Independently viewing the order in question, we recognize that intervention involves an exercise of the chancellor's discretion and his determination will not be disturbed unless error is clearly made to appear. Switow v. Sher, 1939, 136 Fla. 284, 186 So. 519; Nelson v. Tropical Land Co., 1927, 93 Fla. 203, 111 So. 512. It is *189 manifest that the City of Hollywood reflected such interest in the suit as to entitle it to intervene and file a complaint. It alleged that the hog farm was located within its corporate limits; that the area was thickly populated; and that it was zoned for single family residences. Its petition for intervention stated that the maintenance of the farm menaced the health, safety and welfare of its inhabitants and interfered with the proper use of its streets. The prayer was for the right to intervene "in subordination to and in recognition of the propriety of the main proceedings."

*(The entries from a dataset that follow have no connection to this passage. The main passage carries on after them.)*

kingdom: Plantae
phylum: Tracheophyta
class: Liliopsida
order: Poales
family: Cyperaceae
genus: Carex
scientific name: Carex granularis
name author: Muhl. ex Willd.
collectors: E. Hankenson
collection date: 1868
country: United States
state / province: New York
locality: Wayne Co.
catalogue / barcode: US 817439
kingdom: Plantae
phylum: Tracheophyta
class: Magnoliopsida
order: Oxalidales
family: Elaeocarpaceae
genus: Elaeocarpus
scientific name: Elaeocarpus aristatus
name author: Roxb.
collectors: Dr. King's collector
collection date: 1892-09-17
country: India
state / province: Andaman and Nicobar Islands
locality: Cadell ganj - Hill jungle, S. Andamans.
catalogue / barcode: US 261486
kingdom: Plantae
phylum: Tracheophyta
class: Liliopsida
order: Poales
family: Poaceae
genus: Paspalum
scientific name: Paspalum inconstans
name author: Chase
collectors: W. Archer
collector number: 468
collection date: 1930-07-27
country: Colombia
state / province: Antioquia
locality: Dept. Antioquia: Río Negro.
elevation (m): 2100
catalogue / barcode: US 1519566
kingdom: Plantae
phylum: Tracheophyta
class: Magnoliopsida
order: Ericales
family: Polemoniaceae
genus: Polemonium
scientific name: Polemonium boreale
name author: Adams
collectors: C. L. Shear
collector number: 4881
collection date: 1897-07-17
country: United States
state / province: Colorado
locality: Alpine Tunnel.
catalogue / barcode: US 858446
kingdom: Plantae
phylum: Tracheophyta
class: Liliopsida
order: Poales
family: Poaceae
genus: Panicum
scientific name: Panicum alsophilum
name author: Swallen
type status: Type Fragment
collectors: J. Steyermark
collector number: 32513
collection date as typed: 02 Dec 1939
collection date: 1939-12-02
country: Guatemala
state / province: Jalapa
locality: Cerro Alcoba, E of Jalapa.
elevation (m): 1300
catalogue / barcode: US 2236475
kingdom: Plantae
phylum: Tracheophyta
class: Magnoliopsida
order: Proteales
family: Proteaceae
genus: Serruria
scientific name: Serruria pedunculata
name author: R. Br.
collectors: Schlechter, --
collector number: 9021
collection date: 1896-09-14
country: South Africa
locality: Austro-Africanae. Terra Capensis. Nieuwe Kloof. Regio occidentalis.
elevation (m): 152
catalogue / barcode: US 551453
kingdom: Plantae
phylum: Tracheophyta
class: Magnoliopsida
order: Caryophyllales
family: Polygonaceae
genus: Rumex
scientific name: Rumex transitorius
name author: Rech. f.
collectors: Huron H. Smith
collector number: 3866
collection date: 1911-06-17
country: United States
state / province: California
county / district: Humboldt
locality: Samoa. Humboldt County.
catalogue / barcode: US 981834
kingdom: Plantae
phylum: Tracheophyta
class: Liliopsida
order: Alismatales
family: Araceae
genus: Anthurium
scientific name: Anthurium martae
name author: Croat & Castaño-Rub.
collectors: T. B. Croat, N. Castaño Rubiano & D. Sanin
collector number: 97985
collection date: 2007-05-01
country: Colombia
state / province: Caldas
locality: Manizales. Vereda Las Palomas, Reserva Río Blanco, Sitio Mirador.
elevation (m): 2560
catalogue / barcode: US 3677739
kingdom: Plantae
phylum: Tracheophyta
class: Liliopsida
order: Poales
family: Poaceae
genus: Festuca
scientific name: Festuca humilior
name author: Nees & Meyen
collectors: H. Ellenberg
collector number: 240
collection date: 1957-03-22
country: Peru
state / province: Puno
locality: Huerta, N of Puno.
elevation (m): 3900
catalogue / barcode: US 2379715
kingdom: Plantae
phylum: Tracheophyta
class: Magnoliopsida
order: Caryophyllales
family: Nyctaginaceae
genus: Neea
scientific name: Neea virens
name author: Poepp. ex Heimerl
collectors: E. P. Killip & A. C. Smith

No error having been found, the order appealed is affirmed.

SMITH, C.J., and ANDREWS, J., concur.

NOTES

[1] POINTS OF LAW ON APPEAL I. Are allegations of plaintiffs that they sue on their own behalf — as owners and possessors of realty in a designated subdivision; and, on behalf of all others similarly situated; and, that their residence area is thickly populated and contains a number of residential dwellings sufficient to make a suit a class action?

II. In a purported class action, is a municipal corporation that has petitioned to intervene, because of its governmental responsibilities a member of a class that would consist of property owners within a designated subdivision?

III. Can a municipal corporation, in a petition in intervention, raise a new issue that the defendants' use of their property is in violation of zoning enacted by the petitioner when the pleadings prior to the petition are grounded on a nuisance theory?